Neither Mill nor Holmes could have foreseen the challenge presented by the internet as a vehicle for inciting an angry mob to do violence to others by uttering words that could have all the effect of force. The theatre of cyberspace has the far-reaching capacity to incite millions globally, especially via social media platforms such as TikTok, Facebook, and X, among others. Statements intended to encourage violence to other human beings that are uttered in a relatively small physical space may be much less dangerous, when weighed on a social scale, than the same statements made over the internet.

Hence, while free speech should be preserved on the Internet, thereby permitting it to endure as the greatest experiment in democracy ever attempted, this does not bar it from limitations.

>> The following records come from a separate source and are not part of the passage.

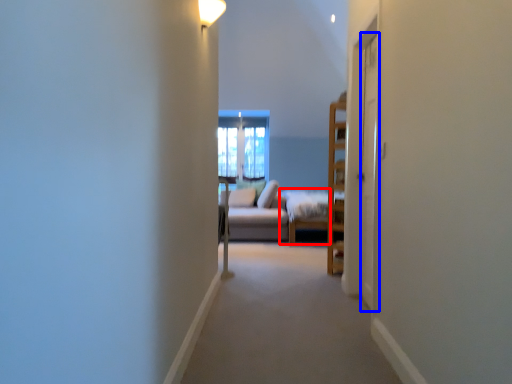
Question: Which of the following is the closest to the observer, bed frame (highlighted by a red box) or screen door (highlighted by a blue box)?

Choices:
 (A) bed frame
 (B) screen door

Answer: (B)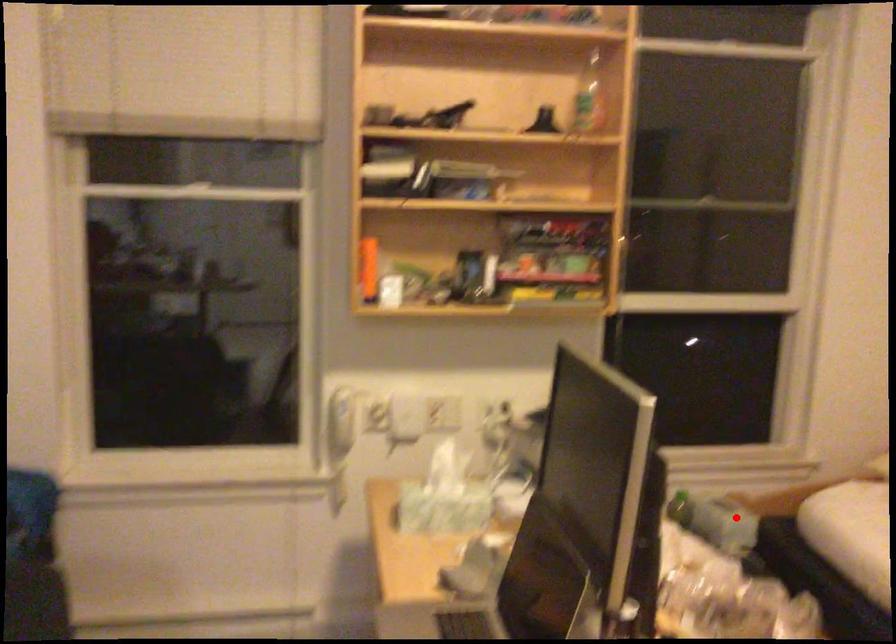
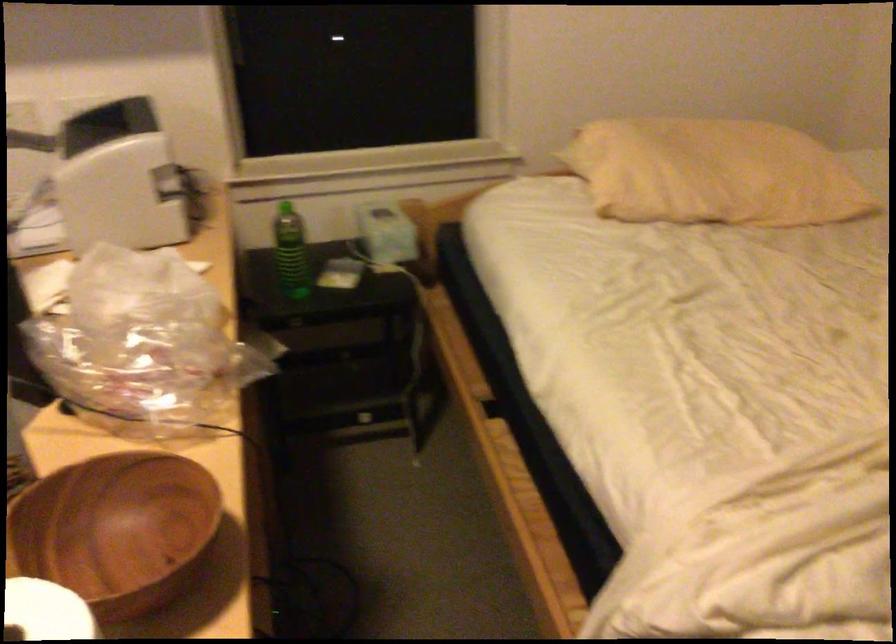
Question: I am providing you with two images of the same scene from different viewpoints. Given a red point in image1, look at the same physical point in image2. Is it:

Such restriction includes hateful, prejudicial speech that poses a “clear and present danger” to others.

There is, of course, the controversial question of whether the government should get involved with restrictions of free speech in such cases given the uncanny power it has of encroaching on freedom of speech if not itself constrained. Alternatively, it may arguably be the professional responsibility of administrators of such behemoth bastions of cyber speech to regulate such speech when it occurs. In other words, the latter may be treated as part of the professional code of ethics of those who stand as the gatekeepers of social media.

The grounds of such a moral responsibility, according to Mill, would be harm to others. Freedom of speech, argued Mill, should not be restricted unless it portends physical harm to others. The fact that some may be emotionally upset by a certain line of speech, even hateful speech, is not itself grounds for censoring it. Mill suggested that such censorship ultimately deprives humanity of a forum in which all ideas can be displayed side-by-side, both true and false, thereby allowing the truth to be heard while the false is exposed against the background of truth.

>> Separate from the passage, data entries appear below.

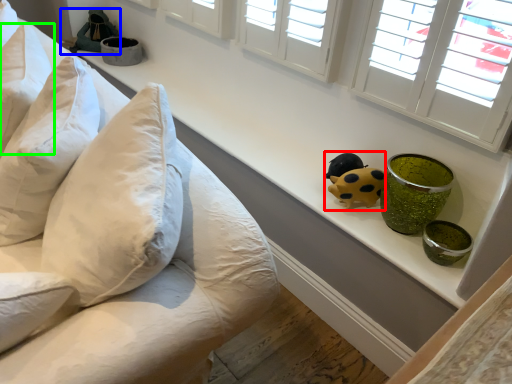
Question: Which is nearer to the toy (highlighted by a red box)? toy (highlighted by a blue box) or pillow (highlighted by a green box).

Choices:
 (A) toy
 (B) pillow

Answer: (B)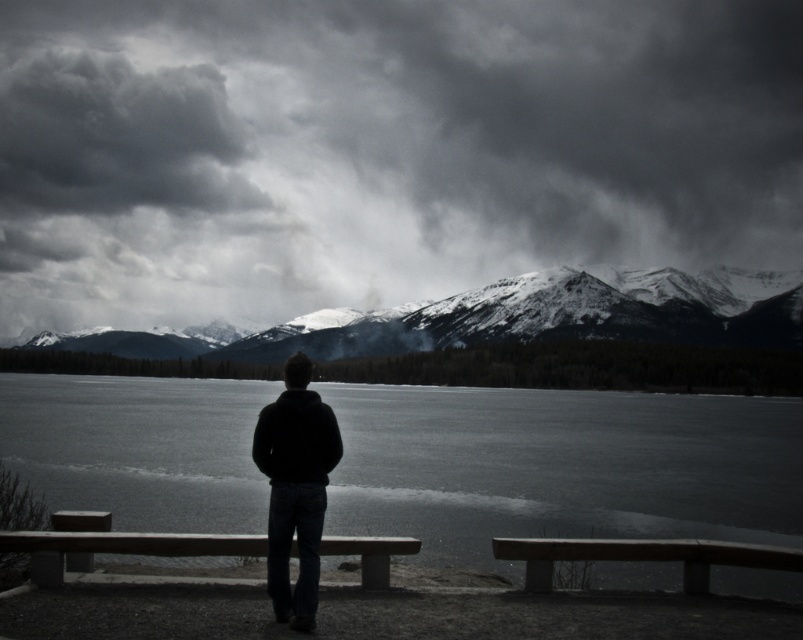
Which of these two, cloudy sky at upper center or black matte jacket at center, stands shorter?

black matte jacket at center

Is cloudy sky at upper center positioned at the back of black matte jacket at center?

Yes, it is behind black matte jacket at center.

From the picture: Who is more forward, (760, 168) or (263, 432)?

Point (263, 432)

The height and width of the screenshot is (640, 803). I want to click on cloudy sky at upper center, so click(x=380, y=150).

Which is in front, point (347, 326) or point (14, 196)?

Point (347, 326)

Is point (314, 337) closer to viewer compared to point (131, 157)?

Yes, it is in front of point (131, 157).

Identify the location of snowy mountain at center. (508, 317).

Measure the distance between smooth ice at center and wooden bench at center.

smooth ice at center is 310.75 feet away from wooden bench at center.

Describe the element at coordinates (561, 467) in the screenshot. The height and width of the screenshot is (640, 803). I see `smooth ice at center` at that location.

Identify the location of smooth ice at center. (561, 467).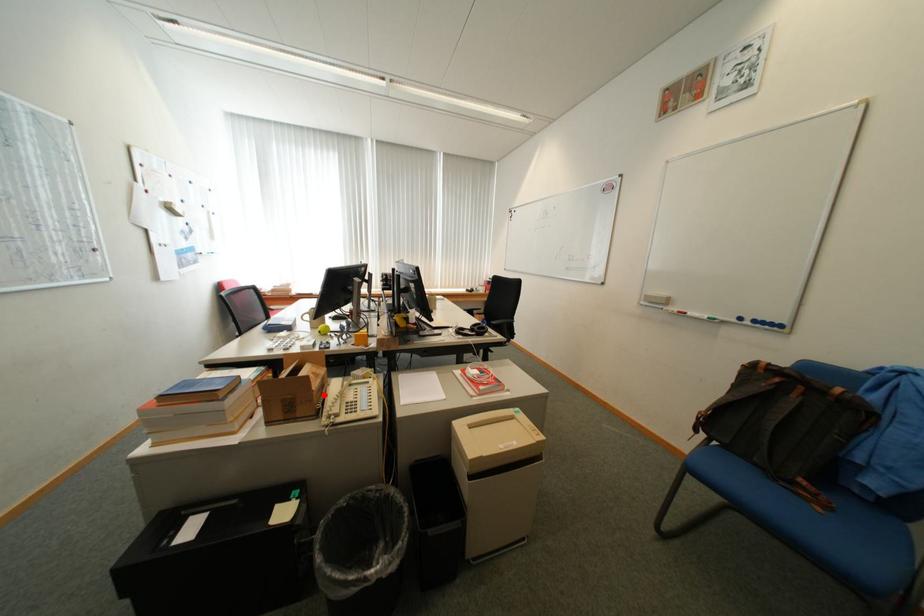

The exception, however, should not devour the rule. Thus, the criterion for restricting speech needs to be narrow so as not to infringe on other types of speech. Hate speech is itself too broad for these purposes. Someone can express hatred without threatening to harm the object of hatred. Hence, not all hate speech would qualify as that which “creates a clear and present danger.”

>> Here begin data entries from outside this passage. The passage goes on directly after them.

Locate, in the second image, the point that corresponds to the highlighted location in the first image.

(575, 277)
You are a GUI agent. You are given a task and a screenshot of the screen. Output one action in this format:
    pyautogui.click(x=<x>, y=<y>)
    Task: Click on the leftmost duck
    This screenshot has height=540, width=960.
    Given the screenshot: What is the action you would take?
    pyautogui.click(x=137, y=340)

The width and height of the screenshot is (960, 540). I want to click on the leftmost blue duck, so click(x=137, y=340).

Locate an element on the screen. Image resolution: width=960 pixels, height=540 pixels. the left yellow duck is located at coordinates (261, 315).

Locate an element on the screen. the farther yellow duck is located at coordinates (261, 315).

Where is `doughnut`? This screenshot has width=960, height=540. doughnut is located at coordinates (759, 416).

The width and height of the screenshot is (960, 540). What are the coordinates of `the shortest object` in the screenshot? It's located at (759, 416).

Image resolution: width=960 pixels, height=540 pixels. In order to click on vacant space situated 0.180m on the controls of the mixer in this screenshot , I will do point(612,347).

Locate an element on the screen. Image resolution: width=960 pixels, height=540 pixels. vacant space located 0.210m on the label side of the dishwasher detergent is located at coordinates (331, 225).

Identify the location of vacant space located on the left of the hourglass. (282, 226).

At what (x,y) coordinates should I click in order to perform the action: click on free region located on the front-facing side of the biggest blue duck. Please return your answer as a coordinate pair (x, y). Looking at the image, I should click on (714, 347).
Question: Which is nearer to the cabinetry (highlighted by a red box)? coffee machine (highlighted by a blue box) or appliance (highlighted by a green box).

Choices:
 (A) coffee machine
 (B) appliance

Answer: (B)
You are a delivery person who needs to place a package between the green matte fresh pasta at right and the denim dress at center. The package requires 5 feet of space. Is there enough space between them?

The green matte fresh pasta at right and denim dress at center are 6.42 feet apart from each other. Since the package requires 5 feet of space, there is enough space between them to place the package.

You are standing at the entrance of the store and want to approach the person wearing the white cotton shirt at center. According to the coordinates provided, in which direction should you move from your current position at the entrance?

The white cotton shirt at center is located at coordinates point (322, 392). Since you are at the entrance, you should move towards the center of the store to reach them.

Speech has what philosophers of language call “illocutionary force.” That is, it can be used to perform diverse acts. For example, in saying “I hate Blacks (Jews, Muslims, Buddhists, Hindus, Christians, Americans, or whomever)," one is reporting or expressing one’s own subjective, negative emotion toward the group in question. On the other hand, in saying something equivalent to “American civilians should be killed” (due to their paying taxes to the American government—an argument advanced by Bin Laden in the letter removed by TikTok), one is also making a threat, or, at least recommending killing American civilians. Such speech acts, committed in a forum that reaches millions of people, at least some of whom are likely to be inclined toward violence, arguably creates a “clear and present danger” to innocent civilians. It does not matter whether the intended targets are Americans, Israelis, Palestinians, Backs, Whites, or whomever. The threat, or recommendation, is one which, arguably falls under Mill's Harm Principle, and can, therefore, on this criterion, be censored. Thus, the criterion consonant with Mill’s principle, as applied to social media, can take the following form:

Does the post in question threaten or recommend doing substantial physical harm to a certain individual or group of individuals?

If the answer to this question is yes, then the administrators of a social media network do, indeed, have a professional responsibility to take down, or disallow the post pursuant to Mill’s Harm Principle.